CustomTokenizerRegistry#

class scikitplot.corpus.CustomTokenizerRegistry(kind)[source]#

Thread-safe module-level registry for named custom components.

Each registry holds a dict[str, Protocol] accessible via module-level helpers (register_tokenizer, get_tokenizer, etc.).

All register, get, names, and __contains__ operations acquire an internal threading.RLock to guarantee safety when registering from worker threads (e.g. ThreadPoolExecutor batch jobs).

Raises:
KeyError

get raises KeyError when the name is not registered.

Parameters:

kind (str)

Notes

User note: Register all custom components at application startup, before spawning worker threads, to avoid any lock contention in hot paths.

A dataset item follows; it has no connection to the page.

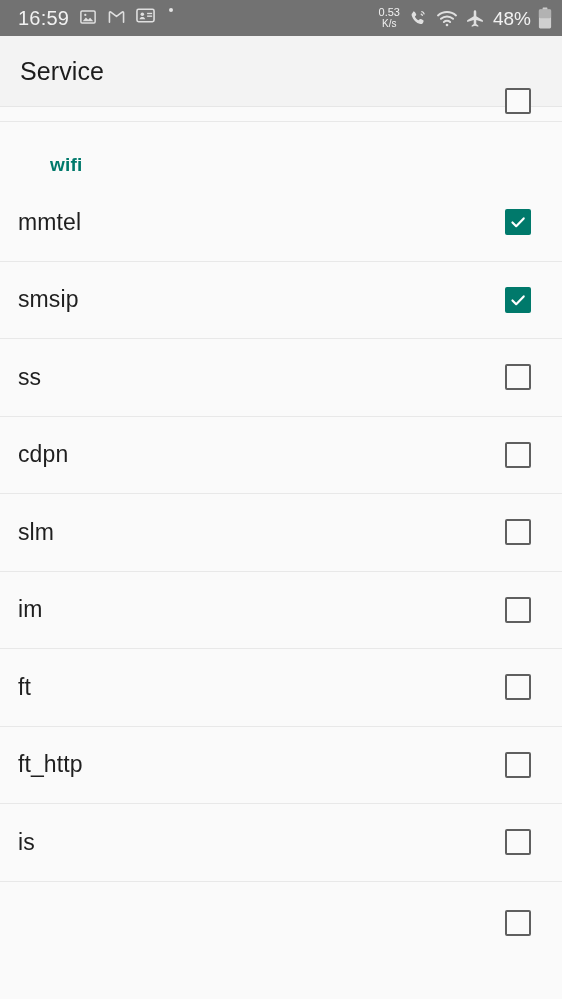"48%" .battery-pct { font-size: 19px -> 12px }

Developer note: threading.RLock (reentrant) is used instead of threading.Lock so that the same thread can call register from within a get callback without deadlocking. This is safe on CPython, PyPy, and GraalPy.

get(name)[source]#

Retrieve the component registered under name.

Parameters:
namestr

Registry key.

Returns:
object

The registered component.

Raises:
KeyError

If name has not been registered.

Parameters:

name (str)

Return type:

Any

names()[source]#

Return all registered names.

Returns:
list[str]

Sorted list of registered keys.

Return type:

list[str]

register(name, instance)[source]#

Register instance under name.

Parameters:
namestr

Registry key. Must be a non-empty string.

instanceobject

The component instance to register.

Raises:
TypeError

If name is not a str.

ValueError

If name is empty.

Parameters:
Return type:

None